Maya Lin — A Strong Clear Vision
September 14, 2010 at 7:06 AM | Posted in Art, Growing up | Leave a commentTags: Maya Lin, Vietnam Veterans War Memorial Wall
Before I finally saw the immediately famous Vietnam Veterans War Memorial Wall I wondered what my reaction would be. I grew up with Vietnam and it was the central fact of my generation. But for all that, I was not touched directly by the war. Due to college deferments and then getting #299/365 in the first lottery, I was never drafted and never for a moment considered enlisting. Looking back this doesn’t seem fair to me but it is easy to look back as an old man and be brave about things that will never happen.
I got the chills as I approached those black walls, before I could read the names. Then as I stood in the angle where those first names appear, those that died first and on the adjacent wall where the last are carved, the overwhelming weight of their sacrifice and the grief of their families came over me.

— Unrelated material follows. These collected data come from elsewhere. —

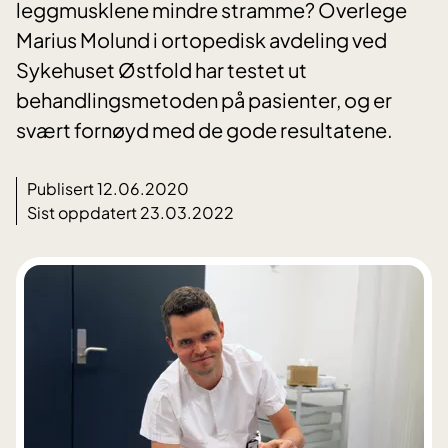
leggmusklene mindre stramme? Overlege
Marius Molund i ortopedisk avdeling ved
Sykehuset Østfold har testet ut
behandlingsmetoden på pasienter, og er
svært fornøyd med de gode resultatene.
Publisert 12.06.2020
Sist oppdatert 23.03.2022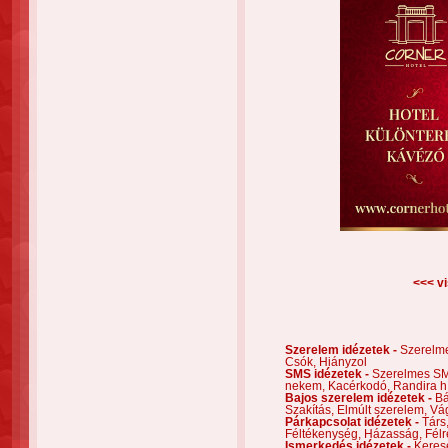
<<< vi
Szerelem idézetek -
Szerelm
Csók,
Hiányzol
SMS idézetek -
Szerelmes S
nekem,
Kacérkodó,
Randira h
Bajos szerelem idézetek -
Bá
Szakítás,
Elmúlt szerelem,
Vá
Párkapcsolat idézetek -
Társ
Féltékenység,
Házasság,
Félr
Ismerkedés idézetek -
Keres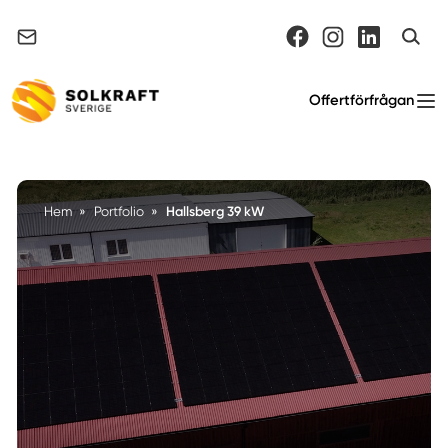
Support & felanmälan
Offertförfrågan
Hallsberg 39 kW
Hem
»
Portfolio
»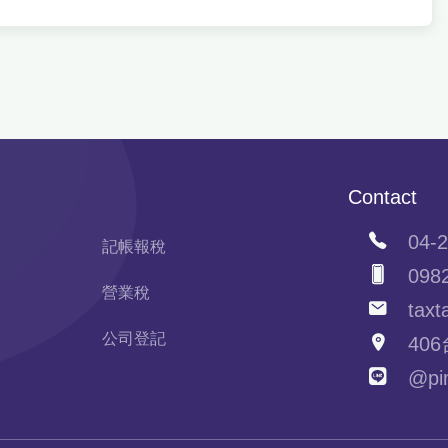
Contact
04-2
記帳報稅
0982
營業稅
taxta
公司登記
406
@pim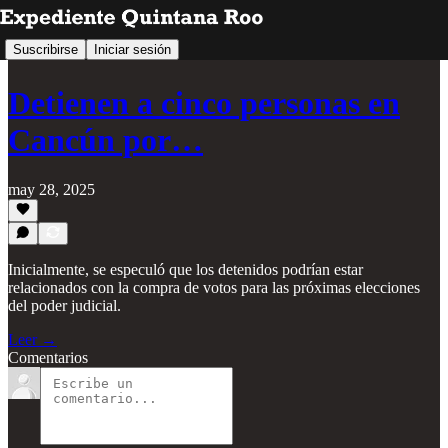
Suscribirse
Iniciar sesión
Detienen a cinco personas en
Cancún por…
may 28, 2025
Inicialmente, se especuló que los detenidos podrían estar
relacionados con la compra de votos para las próximas elecciones
del poder judicial.
Leer →
Comentarios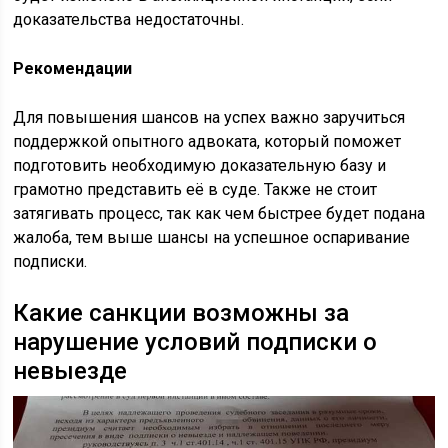
доказательства недостаточны.
Рекомендации
Для повышения шансов на успех важно заручиться
поддержкой опытного адвоката, который поможет
подготовить необходимую доказательную базу и
грамотно представить её в суде. Также не стоит
затягивать процесс, так как чем быстрее будет подана
жалоба, тем выше шансы на успешное оспаривание
подписки.
Какие санкции возможны за
нарушение условий подписки о
невыезде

Maya Lin was a 21 year-old student at Yale when her design was accepted for a Memorial to the Vietnam Veterans. The work was very controversial back then as true masterpieces often are. She has gone on to create other powerful, eternal-seeming works like her Civil Rights monument with water streaming over Martin Luther King’s words, in Alabama.
I strongly recommend to you the documentary (available from Netflix) Maya Lin — A Strong Clear Vision. We have a true genius in our midst whose works are available to all of us. The documentary, like Lin herself, not only gives us the art but it gives us a sense of the way things were — and an idea of how they should be.